How is throughput measured?



  • Question About https://store.pfsense.org/C2758/

    It says 941 Mbps max throughtput. Is that per port by any chance so 941x number of ports?
    I am trying to submit a comparison sheet of that device with one of the commercial firewalls.

    Can someone clarify how would I compare the throughput numbers to Cyberoam 100ING
    which according to their datasheet is as follows: https://www.cyberoam.com/downloads/datasheet/CyberoamCR100iNG.pdf

    System Performance*
    Firewall Throughput (UDP) (Mbps)
    8000

    Firewall Throughput (TCP) (Mbps)
    5000

    New sessions/second
    60000

    Concurrent sessions
    3,000,000

    IPSec VPN Throughput (Mbps)
    1050

    No. of IPSec Tunnels
    4000

    SSL VPN Throughput (Mbps)
    400

    WAF Protected Throughput (Mbps)
    700

    Anti-Virus Throughput (Mbps)
    2200

    IPS Throughput (Mbps)
    2200

    UTM Throughput (Mbps) 
    1050

    Can anyone recommend a way to compare them? The pfsense numbers seem really low But I might be missing something.

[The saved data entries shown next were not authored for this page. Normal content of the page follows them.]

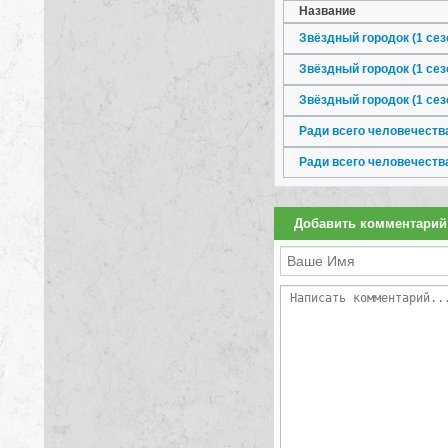
Название
Звёздный городок (1 сезо
Звёздный городок (1 сезон
Ради всего человечества
Ради всего человечества
Добавить комментарий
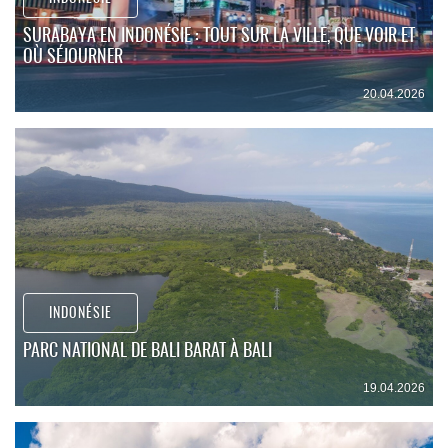
SURABAYA EN INDONÉSIE : TOUT SUR LA VILLE, QUE VOIR ET
OÙ SÉJOURNER
20.04.2026
INDONÉSIE
PARC NATIONAL DE BALI BARAT À BALI
19.04.2026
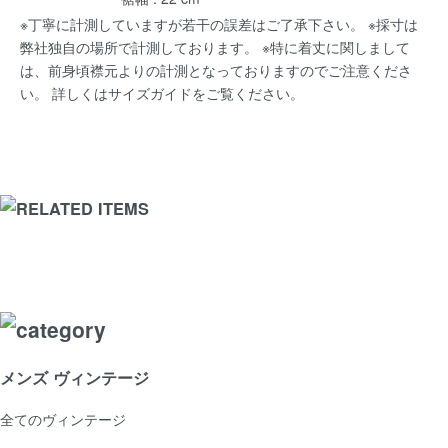
※丁寧に計測していますが若干の誤差はご了承下さい。 ※採寸は
弊社独自の場所で計測しております。 ※特に着丈に関しまして
は、前身頃襟元よりの計測となっておりますのでご注意くださ
い。 詳しくは
サイズガイド
をご覧ください。
メンズ ヴィンテージ
全てのヴィンテージ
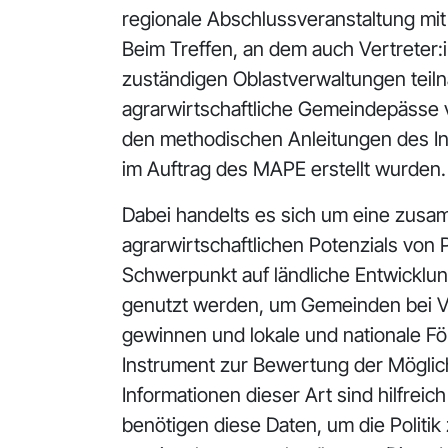
regionale Abschlussveranstaltung mit
Beim Treffen, an dem auch Vertreter
zuständigen Oblastverwaltungen teil
agrarwirtschaftliche Gemeindepässe 
den methodischen Anleitungen des In
im Auftrag des MAPE erstellt wurden.
Dabei handelts es sich um eine zus
agrarwirtschaftlichen Potenzials von
Schwerpunkt auf ländliche Entwicklu
genutzt werden, um Gemeinden bei Ve
gewinnen und lokale und nationale Fö
Instrument zur Bewertung der Möglich
Informationen dieser Art sind hilfre
benötigen diese Daten, um die Politi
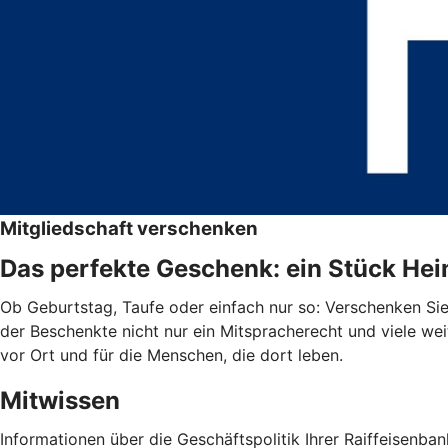
Mitgliedschaft verschenken
Das perfekte Geschenk: ein Stück He
Ob Geburtstag, Taufe oder einfach nur so: Verschenken Sie 
der Beschenkte nicht nur ein Mitspracherecht und viele wei
vor Ort und für die Menschen, die dort leben.
Mitwissen
Informationen über die Geschäftspolitik Ihrer Raiffeisenba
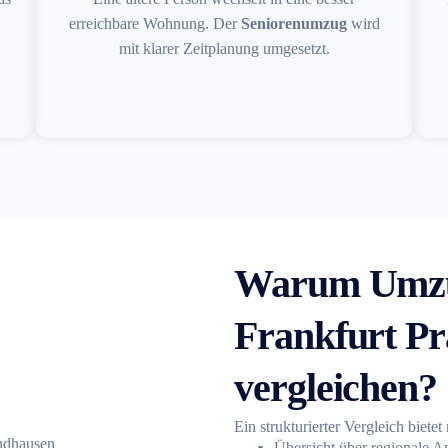
erreichbare Wohnung. Der
Seniorenumzug
wird
mit klarer Zeitplanung umgesetzt.
Warum Umzu
Frankfurt P
vergleichen?
Ein strukturierter Vergleich bietet
Übersicht über regionale A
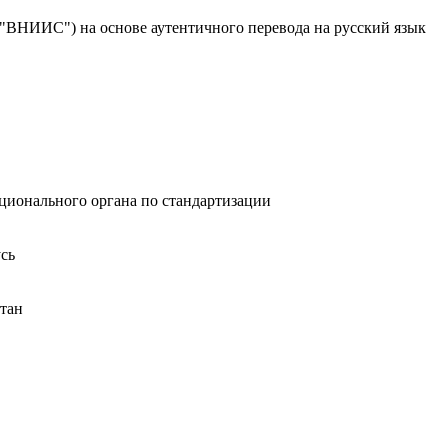
ВНИИС") на основе аутентичного перевода на русский язык
ионального органа по стандартизации
сь
стан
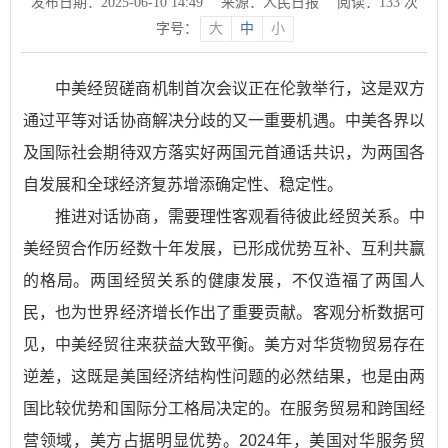
发布日期：2025-06-10 14:49
来源：人民日报
阅读：
133
次
字号：
大
中
小
中美经贸磋商机制首次会议正在伦敦举行，这是双方
通过平等对话协商解决分歧的又一重要机遇。中美各界以
及国际社会期待双方落实好两国元首通话共识，为两国各
自发展和全球经济复苏增添确定性、稳定性。
推进对话协商，需要理性客观看待彼此经贸关系。中
美经贸合作历经数十年发展，已形成优势互补、互利共赢
的格局。两国经贸关系的健康发展，不仅造福了两国人
民，也为世界经济增长作出了重要贡献。客观分析数据可
见，中美经贸往来获益大致平衡。美方对华货物贸易存在
逆差，这既是美国经济结构性问题的必然结果，也是由两
国比较优势和国际分工格局决定的。在服务贸易和跨国经
营领域，美方占据明显优势。2024年，美国对华服务贸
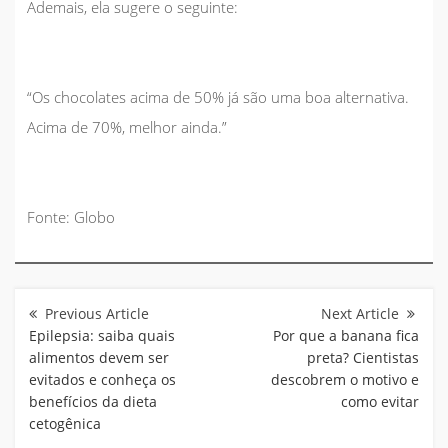
Ademais, ela sugere o seguinte:
“Os chocolates acima de 50% já são uma boa alternativa.
Acima de 70%, melhor ainda.”
Fonte: Globo
Navegação
de
Post
Epilepsia: saiba quais
Por que a banana fica
alimentos devem ser
preta? Cientistas
evitados e conheça os
descobrem o motivo e
benefícios da dieta
como evitar
cetogênica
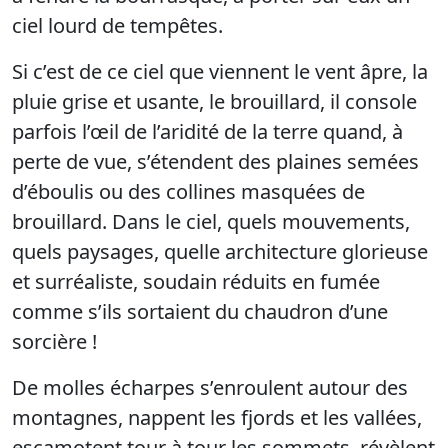
ciel lourd de tempêtes.
Si c’est de ce ciel que viennent le vent âpre, la
pluie grise et usante, le brouillard, il console
parfois l’œil de l’aridité de la terre quand, à
perte de vue, s’étendent des plaines semées
d’éboulis ou des collines masquées de
brouillard. Dans le ciel, quels mouvements,
quels paysages, quelle architecture glorieuse
et surréaliste, soudain réduits en fumée
comme s’ils sortaient du chaudron d’une
sorcière !
De molles écharpes s’enroulent autour des
montagnes, nappent les fjords et les vallées,
escamotent tour à tour les sommets, révèlent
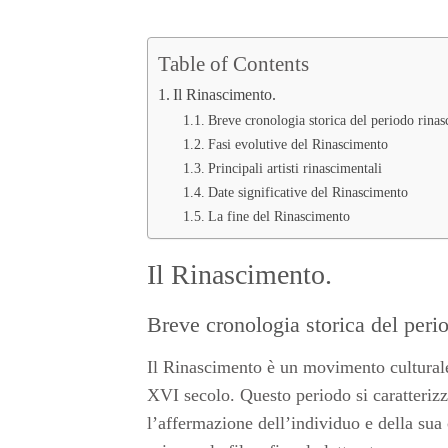
Table of Contents
Il Rinascimento.
Breve cronologia storica del periodo rinas
Fasi evolutive del Rinascimento
Principali artisti rinascimentali
Date significative del Rinascimento
La fine del Rinascimento
Il Rinascimento.
Breve cronologia storica del peri
Il Rinascimento è un movimento culturale, 
XVI secolo. Questo periodo si caratterizz
l’affermazione dell’individuo e della sua 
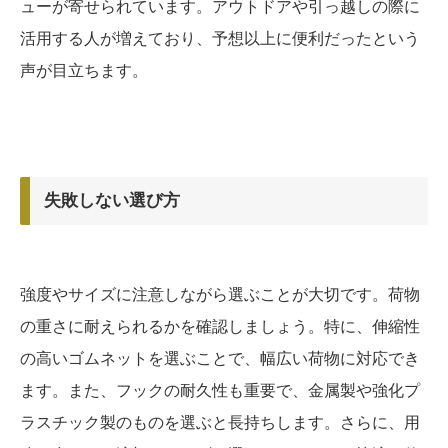
ューが寄せられています。アウトドアや引っ越しの際に
活用する人が増えており、予想以上に便利だったという
声が目立ちます。
失敗しない選び方
強度やサイズに注意しながら選ぶことが大切です。荷物
の重さに耐えられるかを確認しましょう。特に、伸縮性
の高いゴムネットを選ぶことで、幅広い荷物に対応でき
ます。また、フックの耐久性も重要で、金属製や強化プ
ラスチック製のものを選ぶと長持ちします。さらに、用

  • Thing is, those numbers usually represent top throughput when the firewall is not doing anything else.

    See that asterisk you copied? You forgot the footnotes:

    *Antivirus, IPS and UTM performance is measured based on HTTP traffic as per RFC 3511 guidelines. Actual performance may vary depending on the real network traffic environments.

    Ex: Don't expect to see 400mbps of SSL VPN while 2200mbps of IPS or AntiVirus.

    Testing methodology:
    https://tools.ietf.org/html/rfc3511



  • What About https://store.pfsense.org/C2758/ ? How much throughput would it theoretically provide at 100% CPU (assuming we send traffic from all 8 ports simultaneously)



  • @YQ:

    What About https://store.pfsense.org/C2758/ ? How much throughput would it theoretically provide at 100% CPU (assuming we send traffic from all 8 ports simultaneously)

    That's a 4 port device, not 8, if I'm not mistaken.  I believe the stated throughput is between any 2 ports in a single direction.  That's the max that could be expected of any 1Gbps port.  I'd expect the total throughput, say if you were routing between port 1 and 2 and again between 3 and 4, to be somewhat higher, but I can't say with any degree of certainty.



  • I know this is an old post but I wanted to mention  I am using A Dell R210 II , Xeon/12GB Ram/250 GB SSD With the dual 1GB WAN  connections  From two different providers handles it with no problem,  We have 85 customers who back up to our location every night,  don't even notice them  when using the Internet / Network.